This was it's first blood!!!! I bought it brand new after last years bow season and it performed great except it seems loud to the deer at least!

I'm really upset that I got busted and missed that monster. I was actually drawn back on about a 15" cow horn that I was fixing to lay waste too when I saw movement 10 yards behind him and that is when I noticed the big boy. I let the bow down for a minute and gave the eight pointer time to work to the opening and I ran through everything in my brain on form etc... Let the arrow fly and saw him jump straight up and back and saw the dust from the arrow hitting the ground. Clean miss, so he's out there for someone else!!

It took about another 40 minutes till the two does come toward me just like all the other deer. I pick the biggest of the two and let the arrow fly. The rest is history. Saw two more does off in the distance while I was letting my doe expire. All in all I saw 7 deer this morning.

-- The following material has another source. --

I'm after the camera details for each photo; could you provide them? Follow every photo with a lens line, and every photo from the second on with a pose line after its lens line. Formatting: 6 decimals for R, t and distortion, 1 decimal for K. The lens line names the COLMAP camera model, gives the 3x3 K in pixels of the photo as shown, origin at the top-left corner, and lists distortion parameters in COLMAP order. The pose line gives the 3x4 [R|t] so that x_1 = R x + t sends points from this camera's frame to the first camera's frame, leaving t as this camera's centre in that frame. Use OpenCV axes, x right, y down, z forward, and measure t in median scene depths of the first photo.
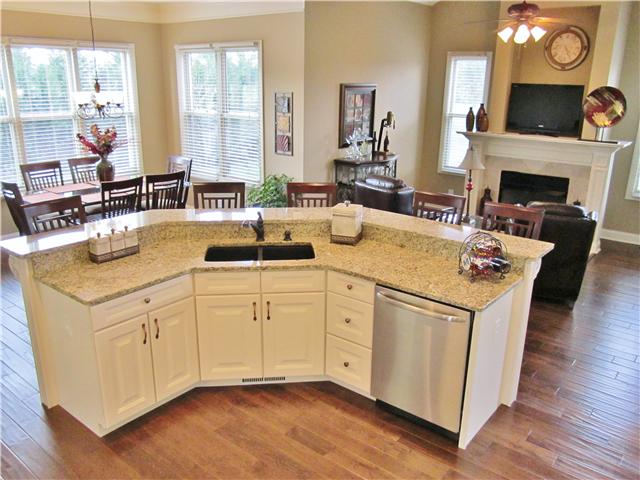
lens RADIAL K [[524.8, 0, 320.4], [0, 524.8, 240.1], [0, 0, 1]] dist [-0.034394, -0.005316]
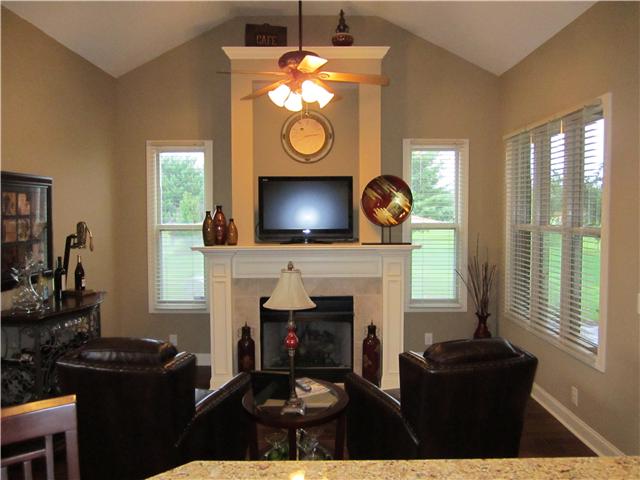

Oh and this was a shot in the dark spot too. The first three spots we went too and had planned to hunt, someone was already there. So we simply parked at the beginning of a dim road and walked in blind (in the dark) and I found a tree that looked good to climb. I could see a few oaks around me in the dark, so that's where I just said, what the hell, here is as good as any spot. One of my buddies says I have a good luck horse shoe stuck up my @$$. Might be a little truth to that at times I suppose. 

But hunting is about 30% skill and 70% luck I think.


----------



## FishinSpot (Oct 16, 2007)

Good story.

I like when it works out well for just stopping and seeing what happens! I'm sure once you get something on there it's going to quiet it down a bunch.

Good job.


----------



## Jason (Oct 2, 2007)

Congrats brother!!!! Glad you got some meat!!! Logan is out in the woods now, I'm headed to a wedding then hopefully cleaning his deer! Then I'm going to work!!!! I'll check in later!!!!


----------



## MULLET HUNTER (Oct 3, 2007)

Way to put the K-bOsH on one!:thumbsup:


----------



## 706Z (Mar 30, 2011)

Good job Telum!When I left the hutton your doe ,my 8,a 5 pt. were all that was brought out.I didn't hunt this afternoon.


----------



## Telum Pisces (Sep 27, 2007)

706Z said:


> Good job Telum!When I left the hutton your doe ,my 8,a 5 pt. were all that was brought out.I didn't hunt this afternoon.


Yeah I was the second deer out. I was the guest on my buddy's quota too. Very appreciative of him for this morning. Definitely a morning to remember! Thought I'd see more come out of there as many good deer I saw. Almost glad I missed that buck so I didn't take his one buck per quota permit limit. Now he gets his chance. I'm taking the rest of the weekend off. Earning brownie points!!! 

Did I mention I have the best wife ever. She has strep throat right now and knew how much going opening day meant to me and said you go while I have a fever etc... And I'll take care of the three kiddos while you hunt. Even though she felt like crap!


----------